*Recorded data:*
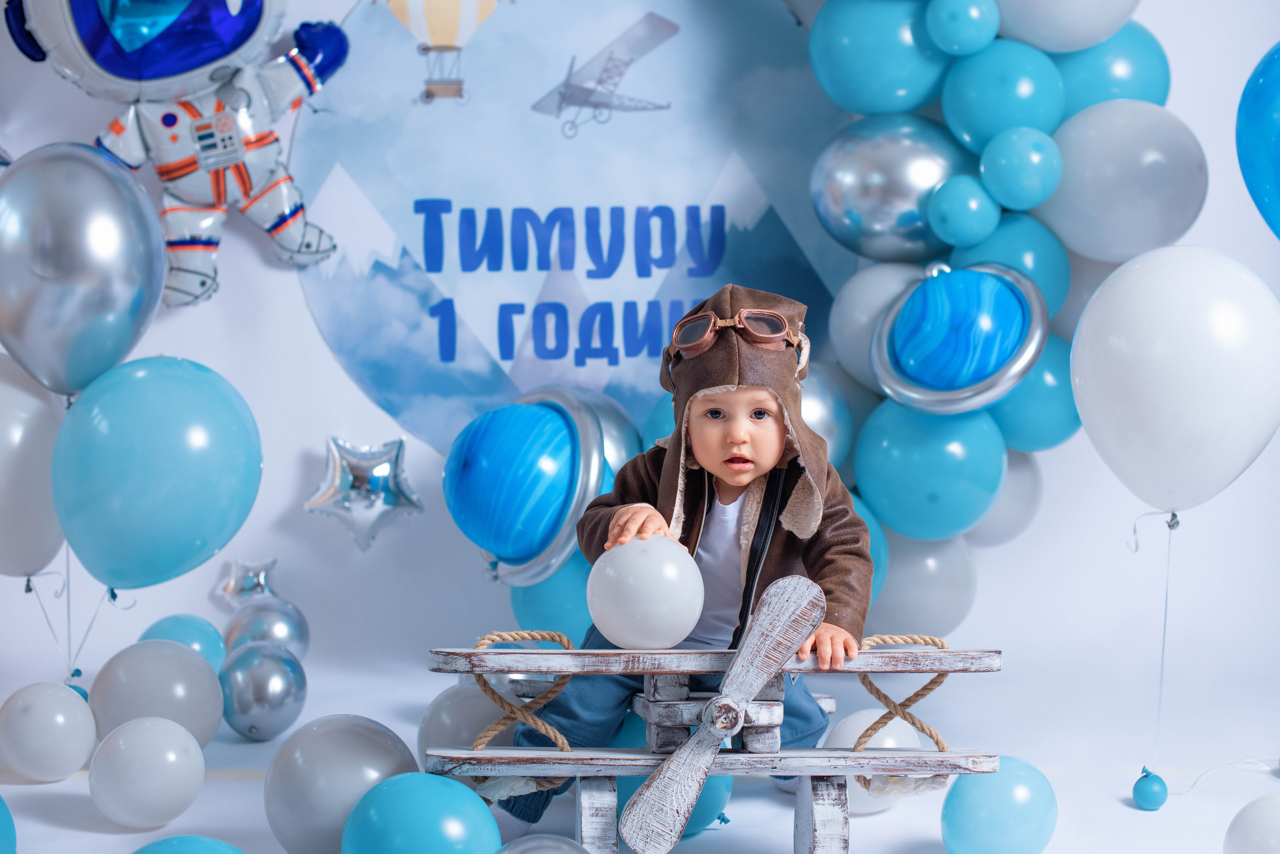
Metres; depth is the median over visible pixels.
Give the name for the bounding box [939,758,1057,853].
blue balloon
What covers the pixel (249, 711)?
silver balloon
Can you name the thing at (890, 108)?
teal balloon
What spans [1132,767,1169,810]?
blue balloon
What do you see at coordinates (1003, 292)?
balloon
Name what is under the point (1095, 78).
teal balloon
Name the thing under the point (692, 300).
backdrop
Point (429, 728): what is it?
white balloon
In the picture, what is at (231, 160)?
balloon
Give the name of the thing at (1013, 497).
white balloon
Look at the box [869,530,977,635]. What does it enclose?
balloon
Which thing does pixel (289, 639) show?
silver balloon
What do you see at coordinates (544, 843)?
balloon
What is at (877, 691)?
rope
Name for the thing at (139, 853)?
balloon
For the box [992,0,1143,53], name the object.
white balloon
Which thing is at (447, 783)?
blue balloon
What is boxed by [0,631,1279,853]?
floor
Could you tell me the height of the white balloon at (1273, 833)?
0.128 m
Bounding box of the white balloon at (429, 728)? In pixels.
[416,682,514,766]
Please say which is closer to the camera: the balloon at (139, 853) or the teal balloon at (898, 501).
the balloon at (139, 853)
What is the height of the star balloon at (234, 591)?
0.110 m
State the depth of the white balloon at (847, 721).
2.01 m
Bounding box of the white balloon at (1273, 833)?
[1222,794,1279,853]
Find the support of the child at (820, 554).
on the wooden toy airplane at (820, 815)
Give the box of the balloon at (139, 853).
[130,835,244,853]
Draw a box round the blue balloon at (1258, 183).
[1236,44,1279,238]
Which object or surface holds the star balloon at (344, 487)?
attached to the wall
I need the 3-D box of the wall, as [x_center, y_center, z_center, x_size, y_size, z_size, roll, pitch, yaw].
[0.000,-0.631,2.745,3.642,2.422,0.213,0,4,-3]
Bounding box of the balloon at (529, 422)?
[443,384,638,585]
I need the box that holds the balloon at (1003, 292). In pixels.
[870,260,1047,419]
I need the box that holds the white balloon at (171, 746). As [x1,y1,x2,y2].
[87,716,207,829]
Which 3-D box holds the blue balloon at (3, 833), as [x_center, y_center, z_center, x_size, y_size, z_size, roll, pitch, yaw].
[-0.661,0.405,1.691,0.131,0.123,0.157,0,4,-3]
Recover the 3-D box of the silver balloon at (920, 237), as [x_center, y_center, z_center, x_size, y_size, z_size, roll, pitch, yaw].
[0.349,-0.315,2.391,0.240,0.207,0.185,0,4,-3]
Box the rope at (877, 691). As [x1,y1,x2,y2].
[852,634,953,791]
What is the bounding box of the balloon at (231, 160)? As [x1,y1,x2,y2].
[5,0,348,308]
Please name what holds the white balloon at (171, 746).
on the floor
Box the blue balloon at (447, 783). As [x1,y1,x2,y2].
[340,772,498,853]
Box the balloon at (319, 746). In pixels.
[262,716,419,853]
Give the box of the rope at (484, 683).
[471,631,575,800]
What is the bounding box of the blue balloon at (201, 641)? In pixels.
[139,615,228,671]
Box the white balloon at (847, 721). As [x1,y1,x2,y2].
[821,708,923,814]
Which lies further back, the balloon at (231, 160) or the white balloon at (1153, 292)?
the balloon at (231, 160)
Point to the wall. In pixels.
(316, 345)
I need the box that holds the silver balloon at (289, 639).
[222,595,310,663]
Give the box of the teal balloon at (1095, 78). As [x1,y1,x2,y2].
[1053,23,1169,113]
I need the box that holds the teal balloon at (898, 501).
[854,396,1007,542]
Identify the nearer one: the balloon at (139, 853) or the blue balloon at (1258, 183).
the balloon at (139, 853)
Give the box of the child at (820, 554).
[497,285,871,835]
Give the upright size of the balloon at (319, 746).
0.161 m
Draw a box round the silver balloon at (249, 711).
[218,643,306,741]
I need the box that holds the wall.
[0,0,1279,791]
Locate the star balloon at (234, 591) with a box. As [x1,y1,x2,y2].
[214,556,279,607]
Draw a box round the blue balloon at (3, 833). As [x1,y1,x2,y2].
[0,795,16,853]
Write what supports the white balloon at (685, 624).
on the wooden toy airplane at (820, 815)
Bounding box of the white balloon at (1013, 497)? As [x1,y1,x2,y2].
[966,448,1044,549]
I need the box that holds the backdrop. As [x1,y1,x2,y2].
[284,0,861,453]
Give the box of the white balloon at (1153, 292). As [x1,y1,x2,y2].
[1068,246,1279,518]
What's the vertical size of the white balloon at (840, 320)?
0.190 m
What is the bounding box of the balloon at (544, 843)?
[493,834,590,853]
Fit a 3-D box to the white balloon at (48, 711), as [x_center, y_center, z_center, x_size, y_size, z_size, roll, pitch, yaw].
[-0.701,0.360,2.104,0.106,0.119,0.104,3,5,34]
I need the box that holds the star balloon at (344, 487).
[303,435,424,553]
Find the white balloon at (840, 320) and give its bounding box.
[826,263,927,401]
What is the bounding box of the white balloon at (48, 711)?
[0,683,95,783]
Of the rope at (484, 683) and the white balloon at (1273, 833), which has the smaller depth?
the white balloon at (1273, 833)
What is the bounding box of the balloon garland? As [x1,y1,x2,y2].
[801,0,1176,612]
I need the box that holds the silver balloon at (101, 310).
[0,141,164,400]
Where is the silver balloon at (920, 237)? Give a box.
[809,114,971,261]
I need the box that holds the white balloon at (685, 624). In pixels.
[586,534,704,649]
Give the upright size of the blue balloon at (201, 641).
0.131 m
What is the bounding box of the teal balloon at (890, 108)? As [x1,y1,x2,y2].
[806,0,951,114]
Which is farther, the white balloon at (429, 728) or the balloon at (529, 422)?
the balloon at (529, 422)
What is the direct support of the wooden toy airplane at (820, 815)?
on the floor
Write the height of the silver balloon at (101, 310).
0.336 m
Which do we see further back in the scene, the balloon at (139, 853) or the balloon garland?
the balloon garland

*About this task:* The data must be reproduced exactly, and no picture may appear in the copy.

*Task output:*
Metres; depth is the median over visible pixels.
Give the name for the bounding box [939,758,1057,853].
blue balloon
What covers the pixel (249, 711)?
silver balloon
Can you name the thing at (890, 108)?
teal balloon
What spans [1132,767,1169,810]?
blue balloon
What do you see at coordinates (1003, 292)?
balloon
Name what is under the point (1095, 78).
teal balloon
Name the thing under the point (692, 300).
backdrop
Point (429, 728): what is it?
white balloon
In the picture, what is at (231, 160)?
balloon
Give the name of the thing at (1013, 497).
white balloon
Look at the box [869,530,977,635]. What does it enclose?
balloon
Which thing does pixel (289, 639) show?
silver balloon
What do you see at coordinates (544, 843)?
balloon
What is at (877, 691)?
rope
Name for the thing at (139, 853)?
balloon
For the box [992,0,1143,53], name the object.
white balloon
Which thing is at (447, 783)?
blue balloon
What is boxed by [0,631,1279,853]?
floor
Could you tell me the height of the white balloon at (1273, 833)?
0.128 m
Bounding box of the white balloon at (429, 728)? In pixels.
[416,682,514,766]
Please say which is closer to the camera: the balloon at (139, 853) or the teal balloon at (898, 501).
the balloon at (139, 853)
What is the height of the star balloon at (234, 591)?
0.110 m
State the depth of the white balloon at (847, 721).
2.01 m
Bounding box of the white balloon at (1273, 833)?
[1222,794,1279,853]
Find the support of the child at (820, 554).
on the wooden toy airplane at (820, 815)
Give the box of the balloon at (139, 853).
[130,835,244,853]
Draw a box round the blue balloon at (1258, 183).
[1236,44,1279,238]
Which object or surface holds the star balloon at (344, 487)?
attached to the wall
I need the 3-D box of the wall, as [x_center, y_center, z_center, x_size, y_size, z_size, roll, pitch, yaw].
[0.000,-0.631,2.745,3.642,2.422,0.213,0,4,-3]
Bounding box of the balloon at (529, 422)?
[443,384,638,585]
I need the box that holds the balloon at (1003, 292). In pixels.
[870,260,1047,419]
I need the box that holds the white balloon at (171, 746). As [x1,y1,x2,y2].
[87,716,207,829]
Which 3-D box holds the blue balloon at (3, 833), as [x_center, y_center, z_center, x_size, y_size, z_size, roll, pitch, yaw].
[-0.661,0.405,1.691,0.131,0.123,0.157,0,4,-3]
Recover the 3-D box of the silver balloon at (920, 237), as [x_center, y_center, z_center, x_size, y_size, z_size, roll, pitch, yaw].
[0.349,-0.315,2.391,0.240,0.207,0.185,0,4,-3]
Box the rope at (877, 691). As [x1,y1,x2,y2].
[852,634,953,791]
What is the bounding box of the balloon at (231, 160)? As [x1,y1,x2,y2].
[5,0,348,308]
Please name what holds the white balloon at (171, 746).
on the floor
Box the blue balloon at (447, 783). As [x1,y1,x2,y2].
[340,772,498,853]
Box the balloon at (319, 746). In pixels.
[262,716,419,853]
Give the box of the rope at (484, 683).
[471,631,575,800]
What is the bounding box of the blue balloon at (201, 641)? In pixels.
[139,615,228,671]
Box the white balloon at (847, 721). As [x1,y1,x2,y2].
[821,708,923,814]
Which lies further back, the balloon at (231, 160) or the white balloon at (1153, 292)?
the balloon at (231, 160)
Point to the wall. In pixels.
(316, 345)
I need the box that holds the silver balloon at (289, 639).
[222,595,310,663]
Give the box of the teal balloon at (1095, 78). As [x1,y1,x2,y2].
[1053,23,1169,113]
I need the box that holds the teal balloon at (898, 501).
[854,396,1007,542]
Identify the nearer one: the balloon at (139, 853) or the blue balloon at (1258, 183).
the balloon at (139, 853)
Give the box of the child at (820, 554).
[497,285,871,835]
Give the upright size of the balloon at (319, 746).
0.161 m
Draw a box round the silver balloon at (249, 711).
[218,643,306,741]
I need the box that holds the wall.
[0,0,1279,791]
Locate the star balloon at (234, 591) with a box. As [x1,y1,x2,y2].
[214,556,279,607]
Draw a box round the blue balloon at (3, 833). As [x1,y1,x2,y2].
[0,795,16,853]
Write what supports the white balloon at (685, 624).
on the wooden toy airplane at (820, 815)
Bounding box of the white balloon at (1013, 497)? As [x1,y1,x2,y2].
[966,448,1044,549]
I need the box that holds the backdrop. As [x1,y1,x2,y2].
[284,0,861,453]
Give the box of the white balloon at (1153, 292). As [x1,y1,x2,y2].
[1068,246,1279,518]
What's the vertical size of the white balloon at (840, 320)?
0.190 m
What is the bounding box of the balloon at (544, 843)?
[493,834,590,853]
Fit a 3-D box to the white balloon at (48, 711), as [x_center, y_center, z_center, x_size, y_size, z_size, roll, pitch, yaw].
[-0.701,0.360,2.104,0.106,0.119,0.104,3,5,34]
I need the box that holds the star balloon at (344, 487).
[303,435,424,553]
Find the white balloon at (840, 320) and give its bounding box.
[826,263,927,401]
What is the bounding box of the white balloon at (48, 711)?
[0,683,95,783]
Of the rope at (484, 683) and the white balloon at (1273, 833), which has the smaller depth?
the white balloon at (1273, 833)
What is the bounding box of the balloon garland? As [x1,y1,x2,y2].
[801,0,1176,612]
I need the box that holds the silver balloon at (101, 310).
[0,141,164,400]
Where is the silver balloon at (920, 237)? Give a box.
[809,114,971,261]
I need the box that holds the white balloon at (685, 624). In pixels.
[586,534,704,649]
Give the upright size of the blue balloon at (201, 641).
0.131 m
What is the bounding box of the teal balloon at (890, 108)? As [x1,y1,x2,y2].
[806,0,951,114]
Which is farther, the white balloon at (429, 728) or the balloon at (529, 422)?
the balloon at (529, 422)
What is the direct support of the wooden toy airplane at (820, 815)?
on the floor
Write the height of the silver balloon at (101, 310).
0.336 m
Which do we see further back in the scene, the balloon at (139, 853) or the balloon garland?
the balloon garland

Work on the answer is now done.